[Stored items]

************

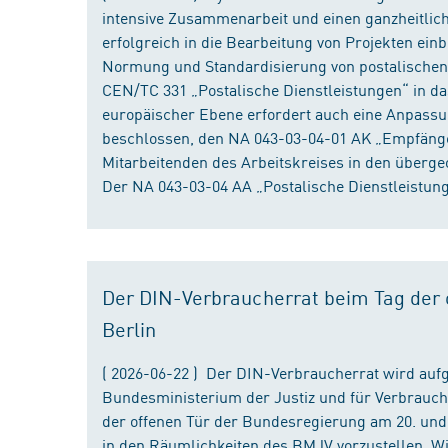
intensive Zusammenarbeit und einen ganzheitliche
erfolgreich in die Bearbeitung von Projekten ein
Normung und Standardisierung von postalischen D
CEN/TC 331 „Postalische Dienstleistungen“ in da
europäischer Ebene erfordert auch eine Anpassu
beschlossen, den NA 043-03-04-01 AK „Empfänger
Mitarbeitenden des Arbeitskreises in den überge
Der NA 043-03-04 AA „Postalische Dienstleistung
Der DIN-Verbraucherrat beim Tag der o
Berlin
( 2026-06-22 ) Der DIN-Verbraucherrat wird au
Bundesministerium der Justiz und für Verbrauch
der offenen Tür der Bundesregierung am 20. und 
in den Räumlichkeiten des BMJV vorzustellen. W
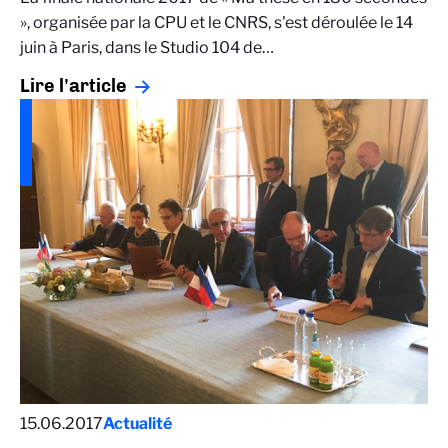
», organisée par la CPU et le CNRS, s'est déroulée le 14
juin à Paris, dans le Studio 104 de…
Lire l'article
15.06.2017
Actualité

************

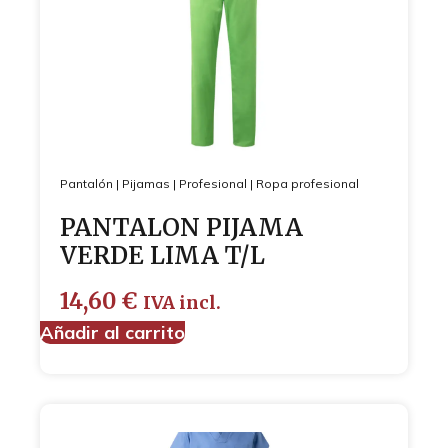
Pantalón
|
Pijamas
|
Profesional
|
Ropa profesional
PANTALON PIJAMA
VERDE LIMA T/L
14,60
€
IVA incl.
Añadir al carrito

************

▶ [What you have to do]:
Return all lines of the data in which the string "Verbraucherrat" appears.

▶ [Output]:
Der DIN-Verbraucherrat beim Tag der o
( 2026-06-22 ) Der DIN-Verbraucherrat wird au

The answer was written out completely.